The kingdom of Siam is known to the Chinese by the name of Sien-Lo. The
Supplement to Ma Twan-lin's Encyclopaedia describes Sien-Lo as on the
sea-board to the extreme south of Chen-ching. "It originally consisted of
two kingdoms, Sien and Lo-hoh. The Sien people are the remains of a
tribe which in the year (A.D. 1341) began to come down upon the Lo-hoh, and
united with the latter into one nation.... The land of the Lo-hoh consists
of extended plains, but not much agriculture is done."[2]
In this Lo or LO-HOH, which apparently formed the lower part of what is
now Siam, previous to the middle of the 14th century, I believe that we
have our Traveller's Locac. The latter half of the name may be either the
second syllable of Lo-Hoh, for Polo's c often represents h; or it may
be the Chinese Kwo or Kwe, "kingdom," in the Canton and Fo-kien
pronunciation (i.e. the pronunciation of Polo's mariners) kok;
Lo-kok, "the kingdom of Lo." Sien-LO-KOK is the exact form of the
Chinese name of Siam which is used by Bastian.

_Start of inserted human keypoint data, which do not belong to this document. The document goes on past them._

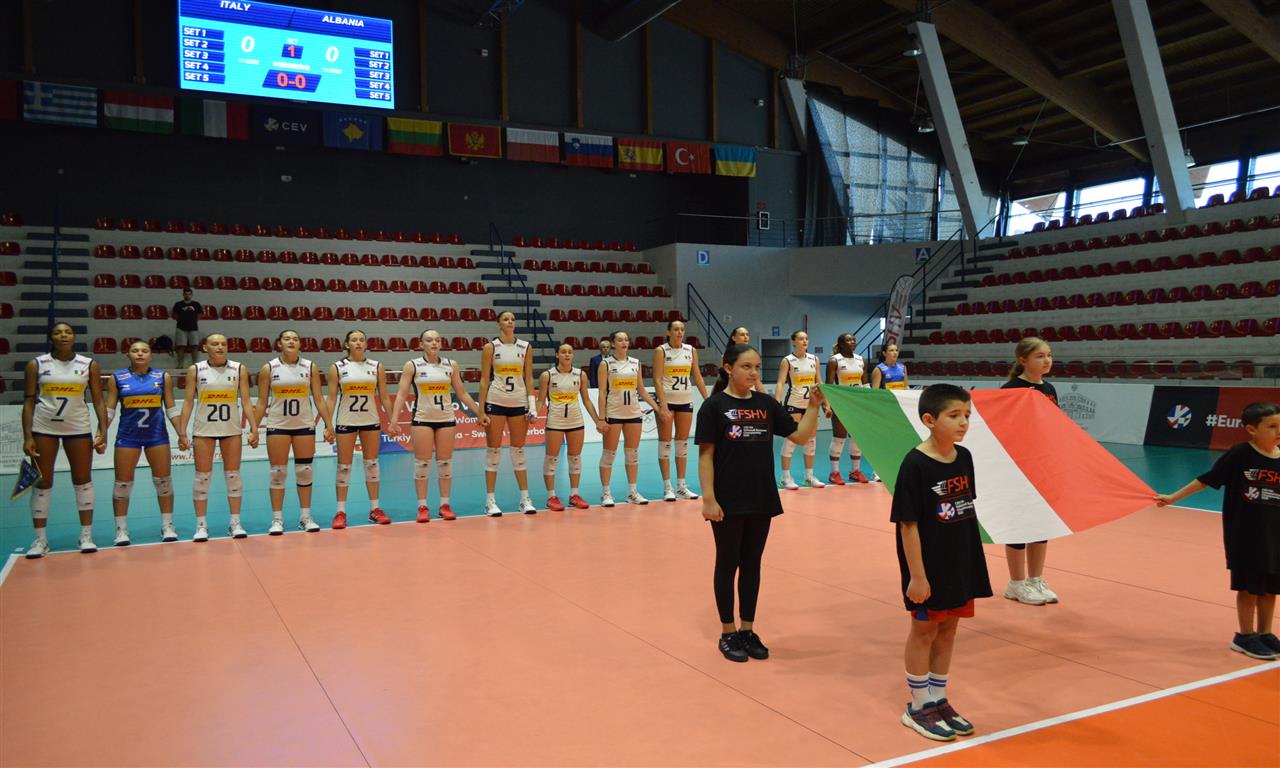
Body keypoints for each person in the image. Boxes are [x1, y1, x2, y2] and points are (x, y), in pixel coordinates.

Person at [696, 343, 823, 662]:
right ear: (728, 368)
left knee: (752, 564)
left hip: (760, 496)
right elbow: (706, 456)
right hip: (727, 500)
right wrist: (709, 499)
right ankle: (728, 632)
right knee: (728, 563)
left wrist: (814, 406)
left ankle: (747, 630)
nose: (753, 373)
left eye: (756, 367)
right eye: (746, 367)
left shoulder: (766, 404)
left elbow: (800, 437)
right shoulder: (713, 407)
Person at [891, 384, 992, 741]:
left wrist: (970, 562)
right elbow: (908, 524)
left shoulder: (964, 457)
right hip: (928, 566)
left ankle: (938, 698)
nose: (963, 422)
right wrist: (917, 576)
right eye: (954, 415)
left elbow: (964, 509)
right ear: (930, 420)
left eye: (967, 415)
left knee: (949, 629)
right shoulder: (915, 464)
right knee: (924, 631)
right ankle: (918, 707)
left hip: (960, 560)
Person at [1155, 401, 1280, 661]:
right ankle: (1245, 636)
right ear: (1252, 429)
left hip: (1275, 536)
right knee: (1248, 588)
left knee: (1270, 588)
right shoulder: (1240, 454)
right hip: (1246, 535)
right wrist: (1173, 497)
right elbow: (1206, 480)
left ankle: (1265, 633)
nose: (1278, 431)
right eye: (1272, 426)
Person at [21, 322, 108, 557]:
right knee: (42, 482)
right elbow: (29, 401)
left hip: (78, 427)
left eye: (68, 332)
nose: (63, 336)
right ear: (51, 337)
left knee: (82, 480)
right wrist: (27, 436)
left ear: (74, 337)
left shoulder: (88, 364)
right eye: (58, 332)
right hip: (44, 428)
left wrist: (103, 430)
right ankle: (40, 540)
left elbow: (98, 400)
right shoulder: (36, 364)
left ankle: (86, 536)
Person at [391, 329, 484, 522]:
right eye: (429, 340)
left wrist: (480, 413)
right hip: (422, 419)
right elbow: (401, 394)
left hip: (446, 419)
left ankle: (444, 505)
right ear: (421, 344)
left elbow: (462, 393)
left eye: (437, 340)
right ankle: (422, 506)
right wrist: (394, 420)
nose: (434, 343)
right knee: (422, 464)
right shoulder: (412, 365)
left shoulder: (451, 365)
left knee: (445, 463)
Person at [178, 333, 258, 541]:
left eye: (223, 344)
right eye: (215, 344)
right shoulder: (196, 370)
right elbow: (188, 402)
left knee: (233, 476)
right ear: (205, 347)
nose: (220, 347)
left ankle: (235, 522)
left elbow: (246, 401)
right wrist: (182, 431)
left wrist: (254, 427)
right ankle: (201, 525)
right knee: (202, 478)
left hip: (231, 429)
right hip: (204, 429)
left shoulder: (238, 369)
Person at [253, 329, 334, 534]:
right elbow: (261, 402)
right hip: (278, 425)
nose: (291, 341)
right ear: (279, 343)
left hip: (304, 425)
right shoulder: (269, 368)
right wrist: (254, 428)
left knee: (304, 471)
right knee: (277, 473)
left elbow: (318, 398)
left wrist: (328, 424)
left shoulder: (310, 367)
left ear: (300, 344)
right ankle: (277, 519)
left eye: (295, 339)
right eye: (287, 338)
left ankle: (305, 517)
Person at [105, 341, 183, 545]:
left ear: (151, 355)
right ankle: (121, 530)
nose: (140, 354)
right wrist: (100, 433)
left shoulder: (162, 377)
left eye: (144, 351)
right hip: (128, 437)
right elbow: (109, 410)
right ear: (128, 355)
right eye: (135, 351)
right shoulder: (117, 378)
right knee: (122, 484)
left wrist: (182, 433)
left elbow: (171, 408)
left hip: (156, 436)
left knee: (163, 482)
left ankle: (168, 525)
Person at [1000, 337, 1059, 606]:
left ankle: (1036, 579)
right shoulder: (1011, 389)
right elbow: (1003, 429)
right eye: (1040, 356)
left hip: (1044, 466)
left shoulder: (1050, 389)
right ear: (1023, 360)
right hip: (1018, 467)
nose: (1047, 360)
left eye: (1049, 355)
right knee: (1019, 525)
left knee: (1041, 523)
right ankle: (1016, 583)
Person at [326, 330, 398, 529]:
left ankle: (375, 509)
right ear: (347, 344)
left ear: (366, 344)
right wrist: (327, 424)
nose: (358, 343)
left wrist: (392, 420)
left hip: (370, 420)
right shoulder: (337, 367)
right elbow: (331, 398)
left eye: (361, 340)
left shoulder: (376, 366)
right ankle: (340, 512)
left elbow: (384, 396)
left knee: (372, 464)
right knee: (344, 466)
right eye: (354, 340)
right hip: (346, 420)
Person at [598, 330, 667, 507]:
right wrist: (601, 418)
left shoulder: (636, 363)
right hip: (614, 413)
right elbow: (602, 392)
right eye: (620, 340)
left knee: (632, 454)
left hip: (634, 413)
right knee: (609, 454)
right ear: (613, 343)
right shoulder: (605, 364)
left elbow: (641, 390)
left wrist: (658, 408)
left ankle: (632, 492)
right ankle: (606, 493)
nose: (624, 343)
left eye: (626, 340)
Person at [478, 311, 538, 516]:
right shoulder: (491, 347)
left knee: (518, 451)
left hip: (519, 402)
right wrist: (481, 410)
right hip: (496, 401)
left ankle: (525, 499)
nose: (510, 322)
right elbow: (484, 380)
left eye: (512, 319)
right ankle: (490, 501)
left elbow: (528, 378)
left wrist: (532, 405)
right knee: (493, 451)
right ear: (498, 324)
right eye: (505, 319)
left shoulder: (526, 347)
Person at [539, 342, 605, 511]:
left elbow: (587, 400)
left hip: (576, 420)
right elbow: (540, 401)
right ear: (557, 355)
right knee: (551, 459)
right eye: (563, 352)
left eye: (570, 352)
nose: (567, 354)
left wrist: (598, 420)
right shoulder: (547, 375)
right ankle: (551, 497)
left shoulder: (580, 374)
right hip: (555, 421)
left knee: (575, 458)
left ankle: (574, 495)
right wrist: (531, 415)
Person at [654, 320, 709, 501]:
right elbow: (657, 379)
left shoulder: (691, 350)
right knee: (665, 443)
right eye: (676, 329)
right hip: (667, 401)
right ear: (668, 332)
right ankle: (667, 487)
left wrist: (707, 399)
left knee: (682, 443)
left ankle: (681, 486)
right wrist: (663, 404)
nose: (679, 332)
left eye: (682, 329)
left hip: (685, 400)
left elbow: (697, 376)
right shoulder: (661, 351)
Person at [774, 330, 824, 490]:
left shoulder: (814, 359)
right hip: (794, 404)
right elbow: (780, 382)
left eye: (806, 338)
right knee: (791, 440)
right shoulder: (787, 361)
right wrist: (776, 402)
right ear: (793, 342)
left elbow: (819, 381)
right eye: (801, 338)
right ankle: (785, 477)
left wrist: (826, 403)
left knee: (811, 440)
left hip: (811, 405)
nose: (805, 341)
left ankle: (809, 476)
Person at [824, 333, 871, 485]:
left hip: (857, 404)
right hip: (841, 404)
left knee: (857, 438)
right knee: (839, 438)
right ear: (841, 344)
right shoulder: (834, 361)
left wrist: (869, 402)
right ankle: (834, 473)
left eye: (853, 340)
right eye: (848, 340)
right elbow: (829, 386)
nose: (852, 342)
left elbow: (865, 383)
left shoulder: (861, 360)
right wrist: (828, 405)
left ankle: (855, 471)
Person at [729, 327, 767, 393]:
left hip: (750, 391)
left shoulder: (752, 355)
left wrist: (765, 396)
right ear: (734, 338)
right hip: (734, 392)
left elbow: (757, 380)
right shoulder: (727, 356)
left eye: (747, 334)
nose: (745, 337)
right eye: (742, 335)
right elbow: (724, 378)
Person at [172, 288, 202, 371]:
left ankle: (195, 364)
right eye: (186, 294)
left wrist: (194, 321)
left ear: (191, 295)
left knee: (194, 346)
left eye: (189, 294)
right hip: (181, 327)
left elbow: (200, 314)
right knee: (181, 346)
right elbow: (174, 315)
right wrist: (181, 320)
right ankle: (180, 364)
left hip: (193, 328)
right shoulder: (178, 304)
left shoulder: (196, 304)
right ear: (183, 294)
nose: (187, 295)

What was this kingdom of Lo which occupied the northern shores of the Gulf
of Siam? Chinese scholars generally say that Sien-Lo means Siam and
Laos; but this I cannot accept, if Laos is to bear its ordinary
geographical sense, i.e. of a country bordering Siam on the north-east
and north. Still there seems a probability that the usual interpretation
may be correct, when properly explained.
[Regarding the identification of Locac with Siam, Mr. G. Phillips writes
(Jour. China B.R.A.S., XXI., 1886, p. 34, note): "I can only fully
endorse what Col. Yule says upon this subject, and add a few extracts of
my own taken from the article on Siam given in the Wu-pe-che. It would
appear that previously to 1341 a country called Lohoh (in Amoy
pronunciation Lohok) existed, as Yule says, in what is now called Lower
Siam, and at that date became incorporated with Sien. In the 4th year of
Hung-wu, 1372, it sent tribute to China, under the name of Sien Lohok. The
country was first called Sien Lo in the first year of Yung Lo, 1403. In
the T'ang Dynasty it appears to have been known as Lo-yueh, pronounced
Lo-gueh at that period. This Lo-yueh would seem to have been situated
on the Eastern side of Malay Peninsula, and to have extended to the
entrance to the Straits of Singapore, in what is now known as Johore."
- H.C.]
In 1864, Dr. Bastian communicated to the Asiatic Society of Bengal the
translation of a long and interesting inscription, brought [in 1834] from
Sukkothai to Bangkok by the late King of Siam [Mongkut, then crown
prince], and dated in a year 1214, which in the era of Salivahana (as it
is almost certainly, see Garnier, cited below) will be A.D. 1292-1293,
almost exactly coincident with Polo's voyage.